[REQUIRED ACTION]:
Every line below is to be given again precisely; images are to be left out.

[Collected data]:
##########

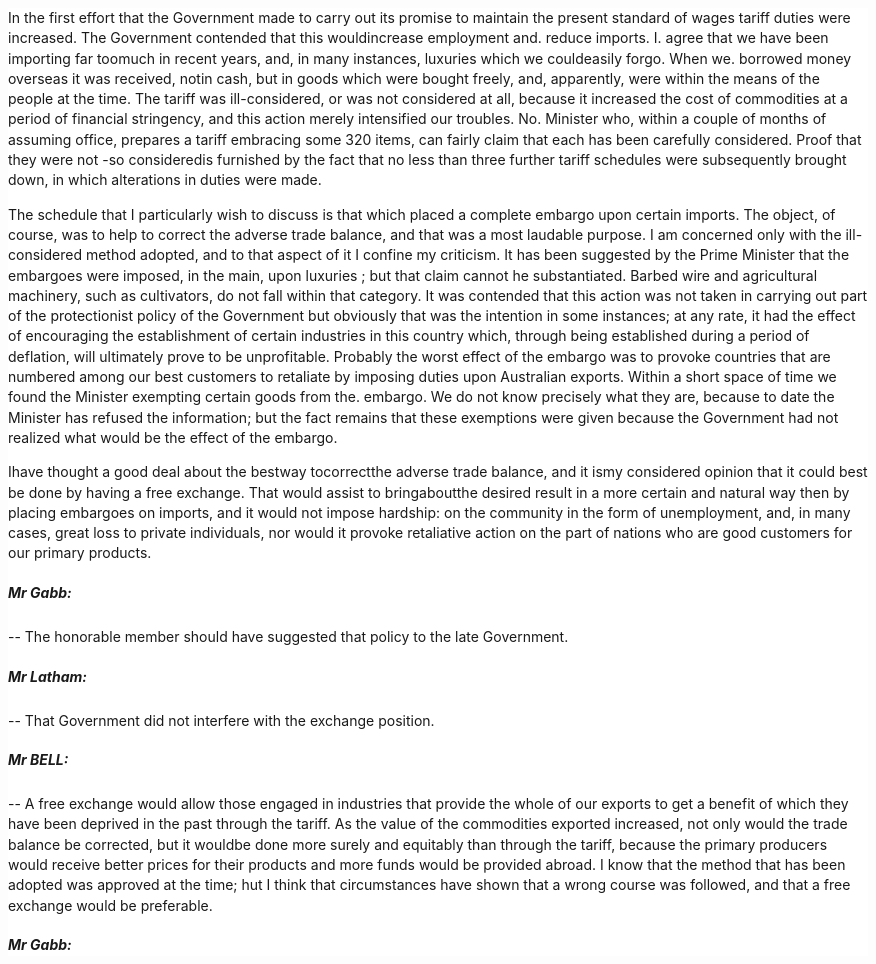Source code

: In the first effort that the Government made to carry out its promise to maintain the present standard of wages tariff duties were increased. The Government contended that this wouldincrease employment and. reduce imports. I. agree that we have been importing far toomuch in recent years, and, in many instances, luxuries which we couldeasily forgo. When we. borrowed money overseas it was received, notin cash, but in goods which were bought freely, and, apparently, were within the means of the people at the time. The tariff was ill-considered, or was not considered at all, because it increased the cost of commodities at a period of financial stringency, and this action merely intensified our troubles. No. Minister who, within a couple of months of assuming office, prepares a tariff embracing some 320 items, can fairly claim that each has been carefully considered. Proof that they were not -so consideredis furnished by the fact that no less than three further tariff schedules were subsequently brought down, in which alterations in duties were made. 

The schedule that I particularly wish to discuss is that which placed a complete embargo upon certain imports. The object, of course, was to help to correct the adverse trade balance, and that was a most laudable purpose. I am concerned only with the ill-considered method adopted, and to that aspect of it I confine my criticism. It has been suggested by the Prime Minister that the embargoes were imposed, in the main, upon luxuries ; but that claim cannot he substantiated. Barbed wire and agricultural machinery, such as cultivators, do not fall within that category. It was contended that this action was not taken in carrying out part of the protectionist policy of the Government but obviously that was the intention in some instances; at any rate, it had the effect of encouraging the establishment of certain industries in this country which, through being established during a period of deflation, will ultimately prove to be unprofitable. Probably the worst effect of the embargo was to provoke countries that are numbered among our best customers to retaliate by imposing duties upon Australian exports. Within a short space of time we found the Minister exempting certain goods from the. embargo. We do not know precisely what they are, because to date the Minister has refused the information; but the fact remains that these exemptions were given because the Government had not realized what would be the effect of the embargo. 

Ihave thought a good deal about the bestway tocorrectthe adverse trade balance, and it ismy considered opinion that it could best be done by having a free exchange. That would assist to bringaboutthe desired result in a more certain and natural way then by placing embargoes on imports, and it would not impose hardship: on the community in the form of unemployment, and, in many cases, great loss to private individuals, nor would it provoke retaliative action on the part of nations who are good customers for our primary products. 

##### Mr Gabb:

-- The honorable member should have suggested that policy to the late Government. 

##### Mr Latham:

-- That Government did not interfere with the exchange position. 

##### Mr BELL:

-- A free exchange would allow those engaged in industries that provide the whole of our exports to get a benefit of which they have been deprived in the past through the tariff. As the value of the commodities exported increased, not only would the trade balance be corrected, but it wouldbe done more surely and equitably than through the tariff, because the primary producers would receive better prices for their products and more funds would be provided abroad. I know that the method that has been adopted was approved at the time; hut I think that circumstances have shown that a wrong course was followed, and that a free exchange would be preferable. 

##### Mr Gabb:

##########

[ANSWER TO THE PROBLEM]:
Source code

: In the first effort that the Government made to carry out its promise to maintain the present standard of wages tariff duties were increased. The Government contended that this wouldincrease employment and. reduce imports. I. agree that we have been importing far toomuch in recent years, and, in many instances, luxuries which we couldeasily forgo. When we. borrowed money overseas it was received, notin cash, but in goods which were bought freely, and, apparently, were within the means of the people at the time. The tariff was ill-considered, or was not considered at all, because it increased the cost of commodities at a period of financial stringency, and this action merely intensified our troubles. No. Minister who, within a couple of months of assuming office, prepares a tariff embracing some 320 items, can fairly claim that each has been carefully considered. Proof that they were not -so consideredis furnished by the fact that no less than three further tariff schedules were subsequently brought down, in which alterations in duties were made. 

The schedule that I particularly wish to discuss is that which placed a complete embargo upon certain imports. The object, of course, was to help to correct the adverse trade balance, and that was a most laudable purpose. I am concerned only with the ill-considered method adopted, and to that aspect of it I confine my criticism. It has been suggested by the Prime Minister that the embargoes were imposed, in the main, upon luxuries ; but that claim cannot he substantiated. Barbed wire and agricultural machinery, such as cultivators, do not fall within that category. It was contended that this action was not taken in carrying out part of the protectionist policy of the Government but obviously that was the intention in some instances; at any rate, it had the effect of encouraging the establishment of certain industries in this country which, through being established during a period of deflation, will ultimately prove to be unprofitable. Probably the worst effect of the embargo was to provoke countries that are numbered among our best customers to retaliate by imposing duties upon Australian exports. Within a short space of time we found the Minister exempting certain goods from the. embargo. We do not know precisely what they are, because to date the Minister has refused the information; but the fact remains that these exemptions were given because the Government had not realized what would be the effect of the embargo. 

Ihave thought a good deal about the bestway tocorrectthe adverse trade balance, and it ismy considered opinion that it could best be done by having a free exchange. That would assist to bringaboutthe desired result in a more certain and natural way then by placing embargoes on imports, and it would not impose hardship: on the community in the form of unemployment, and, in many cases, great loss to private individuals, nor would it provoke retaliative action on the part of nations who are good customers for our primary products. 

##### Mr Gabb:

-- The honorable member should have suggested that policy to the late Government. 

##### Mr Latham:

-- That Government did not interfere with the exchange position. 

##### Mr BELL:

-- A free exchange would allow those engaged in industries that provide the whole of our exports to get a benefit of which they have been deprived in the past through the tariff. As the value of the commodities exported increased, not only would the trade balance be corrected, but it wouldbe done more surely and equitably than through the tariff, because the primary producers would receive better prices for their products and more funds would be provided abroad. I know that the method that has been adopted was approved at the time; hut I think that circumstances have shown that a wrong course was followed, and that a free exchange would be preferable. 

##### Mr Gabb:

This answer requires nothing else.